Delaware Republican party members stated Wednesday that they would not fund O’Connell’s bid for the state senate, but she’s not worried about that, nor does she see it as a set-back, since the established Republican Party didn’t back her to begin with. Her primary financing for the election Tuesday was the Tea Party Express. They gave her $250,000 to give her a last minute boost. It worked.
Her future financial concerns seem to be gone, too. After hearing that she could expect nothing from her own party, conservative news commentator Rush Limbaugh challenged his listeners to contribute only $1 each to her campaign. Within 24 hours O’Connell raised $1 million without even trying. With a second challenge by the radio celebrity for another million on the second day of contributions, it remains to be seen what will happen.
One thing is for sure, though: Republicans and Democrats alike are paying attention to what’s happening in this small New England state, and in other places where Tea Party candidates have raised political eyebrows. O’Connell is just another in a line of people whose political lives were changed by the tea party rallies held across the country. Voters dissatisfied with the direction of ‘established’ parties came together to discuss, dissect and decide what could be done to make a difference. The rallies grew into something more, and organizers hope to see them continue to move forward, changing the face of the nation.
“It’s a wake-up call,” said Representative Chris Von Hollin (D-MD) during an interview on CNN. And, while he didn’t say it, many feel this should be a wake-up call for both major political parties.
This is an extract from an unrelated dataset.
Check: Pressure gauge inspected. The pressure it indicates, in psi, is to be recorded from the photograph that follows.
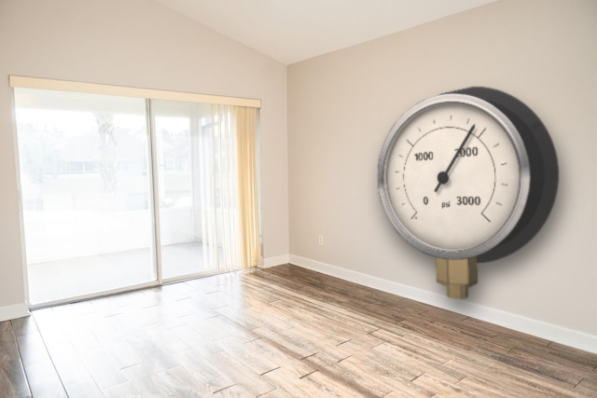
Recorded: 1900 psi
Dissatisfied with the “politics as usual” and the “old boy system” in Washington, conservatives are casting their eyes, and their votes, in new and surprising directions. Primaries started in the spring, and O’Connell is the eighth tea party candidate to slip into a spot expected to be held by a candidate backed by the GOP.
Joe Miller (Alaska), backed by both the tea party and Sarah Palin, Sharron Angle (Nevada), Rand Paul (Kentucky) and Florida’s Marco Rubio have all surprised political experts by taking spots expected to be won by more experienced Republicans.
“Replacing Rinos” could become a tea party motto. Moderate republicans, called RINOs by Limbaugh and his followers, are under fire. Siding over and over with Democrats and their policies, they have been dubbed “Republican In Name Only”. They seem to be getting the boot.
"They have a losing track record," O'Donnell told CNN Tuesday night. "If they're too lazy to put in the effort that we need to win, then so be it."